Conscripts without any rights
The unwritten contract between the soldier and the IDF says that the conscript gives three years of his life and, in return, the army will take care of all his needs. In reality, the military carries out only the first part of the contract and tramples unmitigatedly on the second part.
In the State of Israel, everyone is deprived - the poor are deprived, those without apartments are deprived, young couples are deprived, single parents are deprived, women are deprived, the Bedouin are deprived, doctors are deprived and even the ultra-Orthodox and settlers feel they are deprived.
But there is one sector which all will unanimously agree is deprived. The discrimination against it cries out loud and clear. However, since it is not permitted to open its mouth, the country makes fun of it and exploits it in a disgraceful way.
We are talking about the conscripts to the Israel Defense Forces. They serve in the army (the boys for three years and the girls for two), endanger their health and their lives, and lose years of work and studies, but the IDF pays them peanuts - far less than they deserve.
The unwritten contract between the soldier and the IDF says that the conscript gives three years of his life and, in return, the army will take care of all his needs. In reality, the military carries out only the first part of the contract and tramples unmitigatedly on the second part. After all, it is clear that no soldier can make do with NIS 350 per month, which is the wage of a soldier who does not serve in a combat unit. It is also not possible to do very much with the NIS 650 monthly salary of a combat soldier. After all, these are young people who also want to live a little, have some fun, buy clothes now and then, eat out once in a while, or pay for their cellular telephone. So anyone who does not have parents who can support him is in a sorry and humiliating situation.
As a result of this, many soldiers are forced to work during their regular service. The IDF's manpower division receives a great many requests from conscripts who wish to take a special vacation in order to work because of "the difficult economic situation at home." There are even soldiers who desert so that they can go to work. The Hazit Ve'oref Lev Ehad (One Heart for Front and Hinterland ) non-profit organization says that dozens of soldiers apply every month for help in finding suitable work during a vacation. Is there anything more absurd than that?
It becomes even more annoying when it transpires that the ultra-Orthodox youngsters who evade military service get better conditions from the state than the soldiers. They receive a stipend of NIS 900 every month as well as NIS 2,500 directly from the Kolel [a yeshiva for married students], from a budget which comes mainly from the state. That is to say, young ultra-Orthodox men receive NIS 3,400, as opposed to conscripts who receive NIS 350 or NIS 650. Is there a greater scandal than that?

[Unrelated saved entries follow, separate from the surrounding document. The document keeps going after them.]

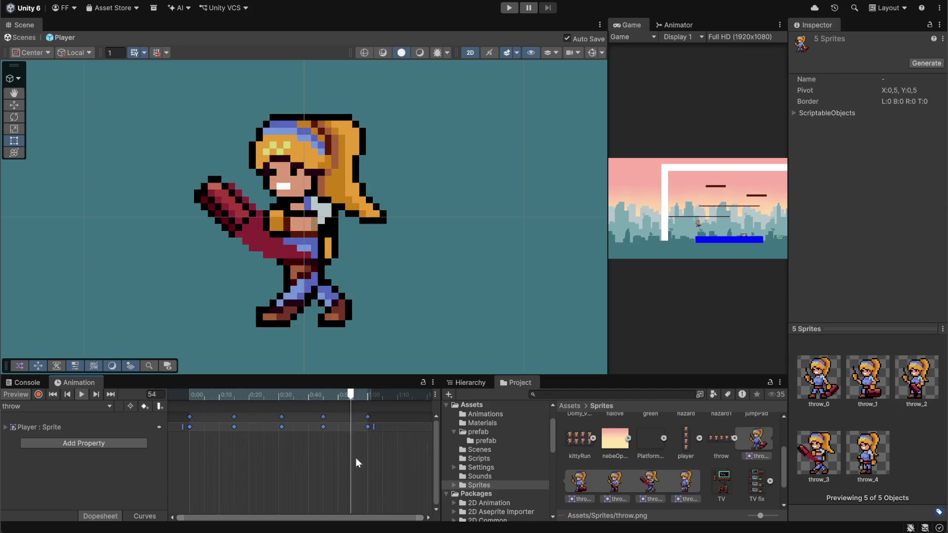
pyautogui.scroll(-3, 310, 475)
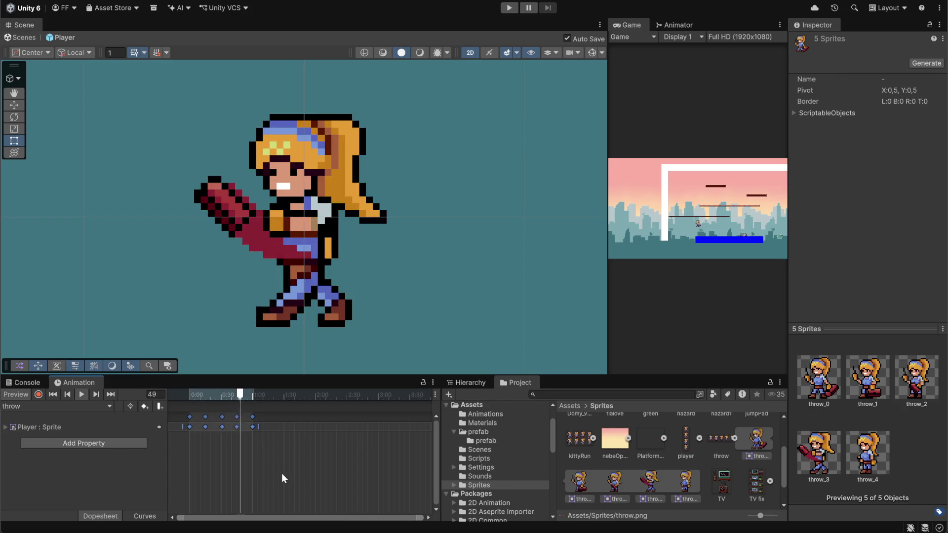
pyautogui.click(80, 394)
# - Add a closing keyframe just past the last throw frame, then scrub back to the start
pyautogui.moveTo(245, 393); pyautogui.dragTo(267, 398)
pyautogui.scroll(8, 249, 437)
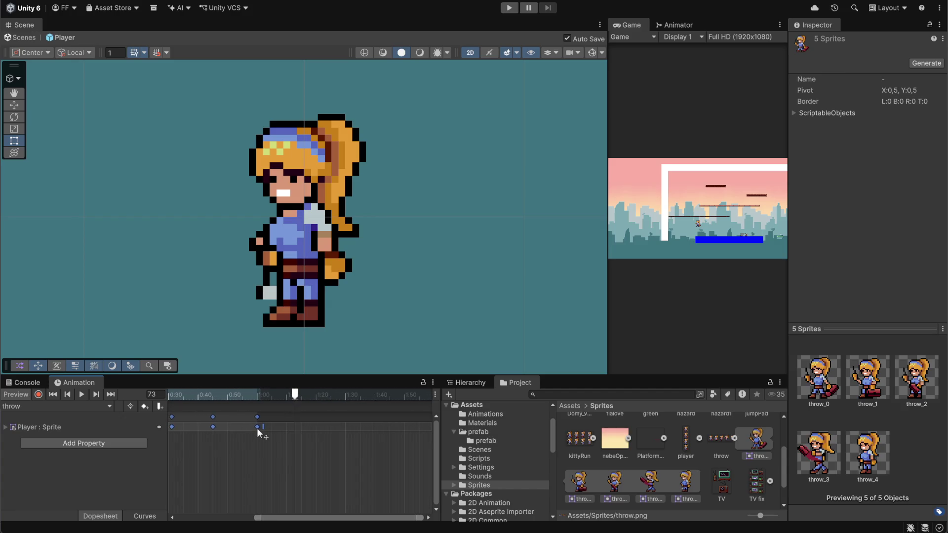
pyautogui.click(254, 458)
pyautogui.click(257, 428)
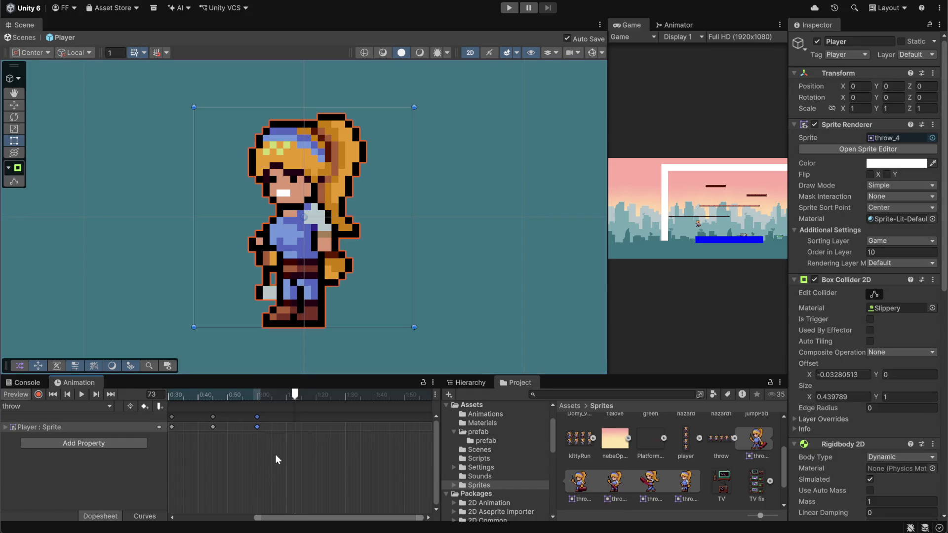
pyautogui.moveTo(280, 392)
pyautogui.mouseDown()
pyautogui.moveTo(295, 400)
pyautogui.moveTo(262, 402)
pyautogui.moveTo(312, 405)
pyautogui.moveTo(194, 404)
pyautogui.mouseUp()
pyautogui.press('ctrl+v')
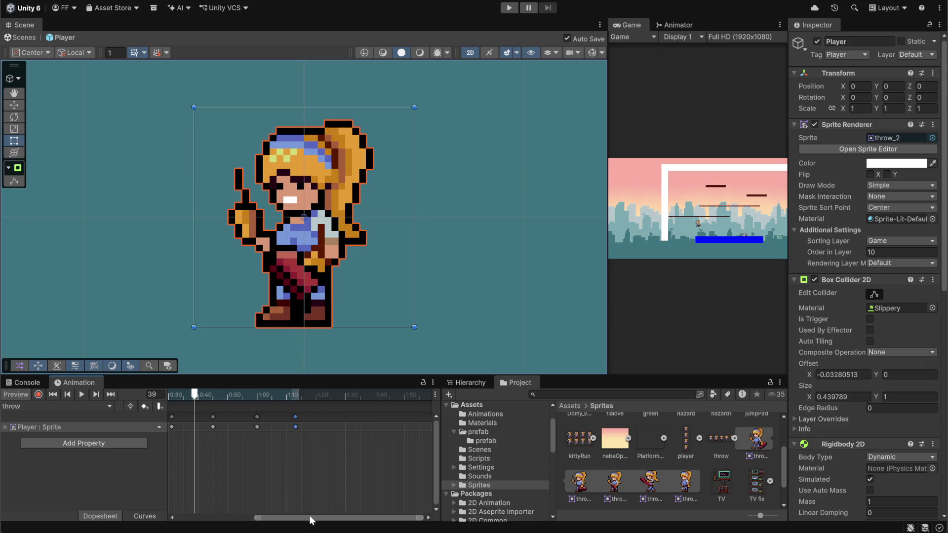
pyautogui.moveTo(320, 517); pyautogui.dragTo(226, 481)
pyautogui.moveTo(305, 397); pyautogui.dragTo(228, 398)
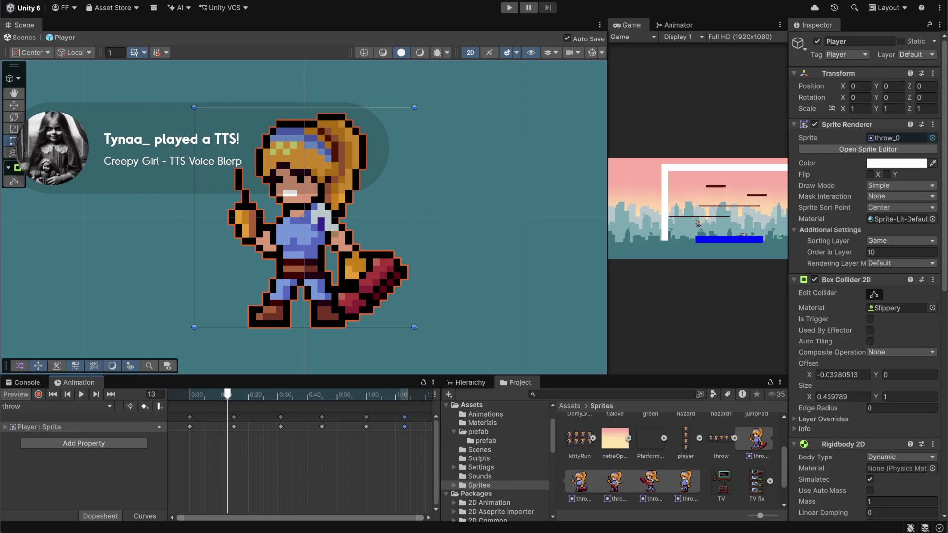
# - In Discord, lower output volume to about 100%, unmute the mic, and open #grafika
pyautogui.press('alt+Tab')
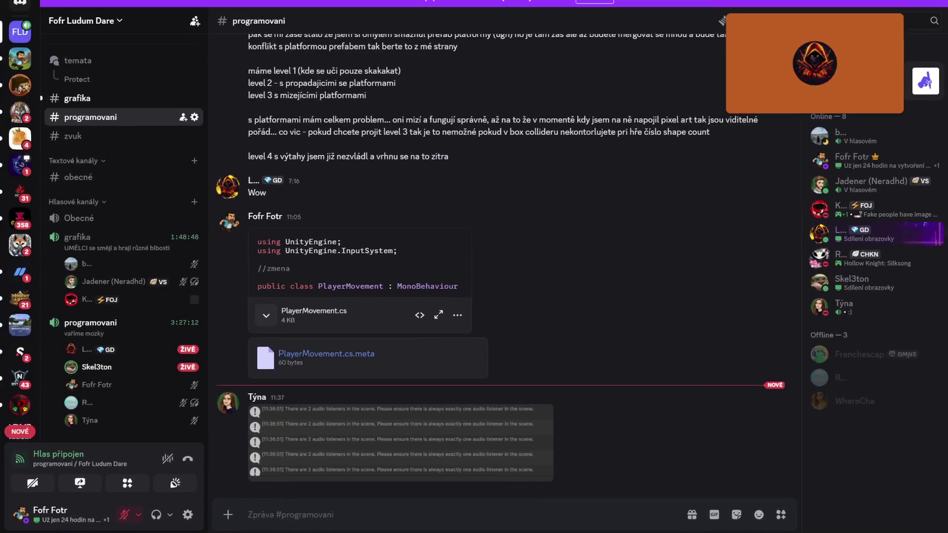
pyautogui.click(170, 514)
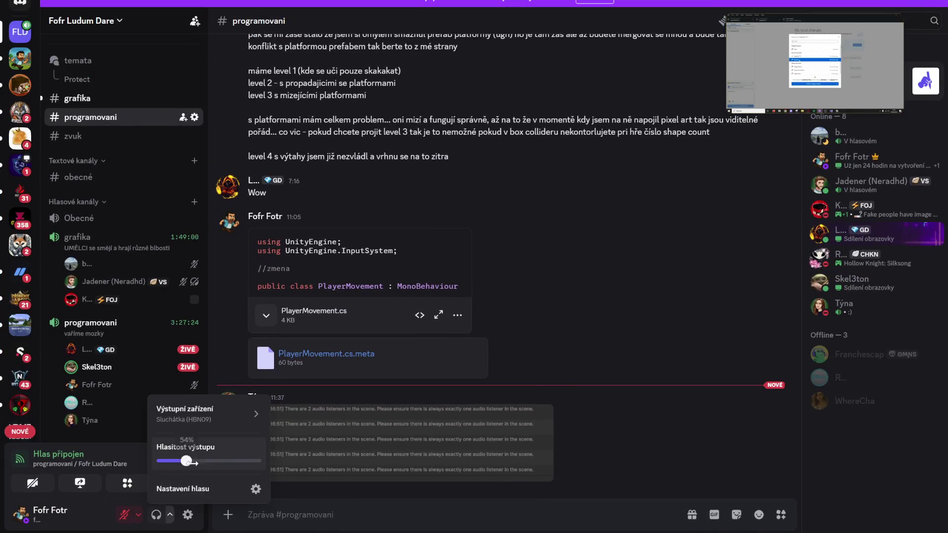
pyautogui.moveTo(258, 461); pyautogui.dragTo(218, 461)
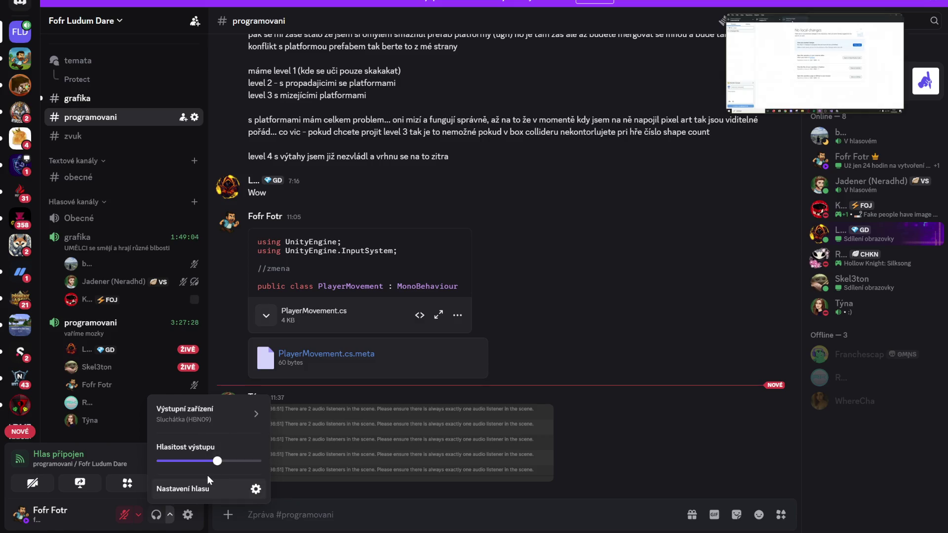
pyautogui.click(125, 515)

The state, which realizes the injustice, tries to find different ways to compensate the soldiers after their discharge. It gives them a certain exemption from tax as well as benefits and loans for housing and studies. That is a bad way to save one's conscience. That is paternalism on the part of the government. Because different people have different tastes and perhaps there is someone who does not want to study but would rather take a trip around the world? Would we agree to accept a parcel of products chosen by our employer instead of wages?
Therefore the only correct way is to pay every soldier, girl or boy, a decent salary every month. Those who serve longer should be paid more. Without bureaucracy and without paternalism. Simply a fair wage that should be derived from the minimum wage, which today stands at NIS 4,100 per month. It would be preferable for them to get a full minimum wage, but if that is impossible because of budgetary problems, let them get NIS 2,000 to NIS 3,000 per month. That sum would make it possible to live reasonably during their service and perhaps even to save up for the day when they are released.
Under the present conditions, conscripts both endanger their lives and lose a possible income. But the moment they get a fair wage, the onus on them will diminish. A decent income would also make military service more attractive and decrease the desire to want to evade it - and I am not referring only to the ultra-Orthodox.
A fair wage also has another advantage - it will lead the IDF to realize that a soldier is not some kind of merchandise that is almost free, and that it is worthwhile economizing on the number of soldiers in order to save money in the budget. Perhaps then there will be a proposal to shorten the service for both girls and boys - and that will indeed be a real economic gain for the economy that will find expression in a rise in the GDP.
This coming Monday, Manuel Trajtenberg is due to publish his report following the social protest. Perhaps it would be worthwhile for him to devote a few words also to the conscripts.